▶ [KUTIPAN TERPILIH]
Mungkin kita berhutang kepada cara berpikir Jawa karena aspek-aspek yang kurang dikenal dari riwayat hidup KAS yang bersifat agak legendaris tersebut, yaitu motif-motif dan penilaian terhadap tindakan-tindakannya, dapat dipahami dengan baik. Demikianlah Pangeran Suryomentaram–Siddharta meninggalkan istananya untuk menyibak penderitaan manusia, kemudian mengawali pencarian yang berakhir pada “pencerahan” (bahkan nama yang dipilih untuk tempat peristirahatannya, Bringin, memiliki makna yang penting); Budha–Suryomentaram menunjukkan “jalan tengah”. Ada Suryomentaram yang sangat kecewa, bahkan muak, dengan kondisi-kondisi yang dia jumpai di keraton. Perilakunya sama dengan yang ditunjukkan oleh pemberontak sebelumnya, contoh-contoh yang mewarnai sejarah Mataram. Pemberontakannya (madeg kraman) seperti yang dilakukan Diponegoro,1 dipicu oleh sebuah kemerosotan moral dan perselisihan dalam keluarga, sekalipun pada kasus ini tidak menimbulkan implikasi-implikasi tertentu bagi kekuasaan keraton. Wujud pemberontakan Diponegoro ini dapat dilihat dari caranya berpakaian (bisa dilihat dari jubah dan sorbannya), caranya berlindung dalam laku spiritual, dan caranya kerap berkunjung ke tempat-tempat yang tidak terjangkau cengkeraman kekuasaan. Diponegoro juga menyepi di Goa Langse dan menyusuri Pantai Parangtritis. Perilaku seperti itu mungkin dapat dianggap sebagai tanda-tanda bagi sebuah “kebangkitan karisma”, yang dapat memancing ketakutan penguasa. Bringin, seperti halnya Tegalrejo, merupakan tempat di mana dia mampu menarik diri, yang membuatnya bisa melepaskan diri dari kontrol kekuasaan, dan selanjutnya menjadi tempat dari mana sebuah tatanan moral baru dihasilkan.

▶ [INSTRUKSI KERJA] Lanjutkan uraian tentang Pangeran Suryomentaram di atas, dimulai setelah kalimat terakhirnya.

▶ [CUPLIKAN DATA]
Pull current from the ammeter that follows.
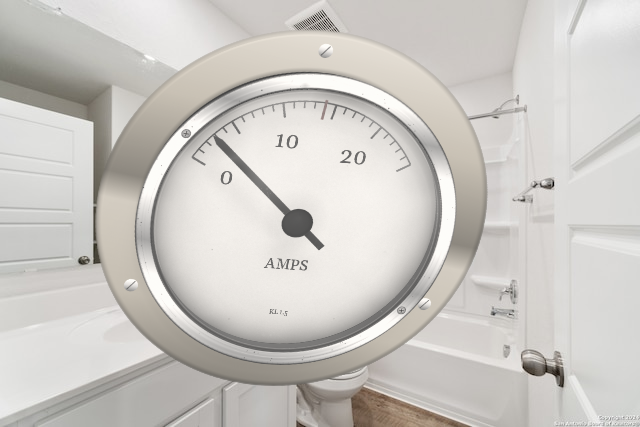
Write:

▶ [JAWABAN LATIHAN]
Namun, waktu telah berubah sejak Diponegoro. Bangkitnya kesadaran nasional dan pembebasan masyarakat merupakan tujuan dari jihad jenis baru. Pendidikan adalah yang terpenting. Editor edisi Indonesia karya-karya Suryomentaram memiliki alasan yang bagus untuk menyebut Krishnamurti. Apakah KAS telah membaca karya-karyanya? Nampaknya demikian.2 Di berbagai kesempatan, keduanya berbagi (menyuarakan) gagasan pendidikan yang sama. Mereka menyebut gagasan-gagasan sezamannya (melalui ungkapan): “Belajar mengenal diri sendiri,” “kebijaksanaan adalah jalan tengah di antara dua ekstrem,” “kamu adalah orang lain.” Apa yang mereka sampaikan itu tak terikat waktu alias universal.3 Selanjutnya, Suryomentaram adalah guru; seperti juga Ki Hajar. Namun, Ki Hajar telah mengasimilasikan teori-teori pendidikan Barat dan menulis untuk para intelektual di generasinya, mengarahkan tindakan-tindakannya dalam pengertian konflik kebudayaan—baginya “Pembaratan” (Westernization) bersifat problematis. Sementara hal ini tidak berlaku bagi Ki Ageng, yang tidak merasa perlu menampilkan warisan kebudayaan Jawa.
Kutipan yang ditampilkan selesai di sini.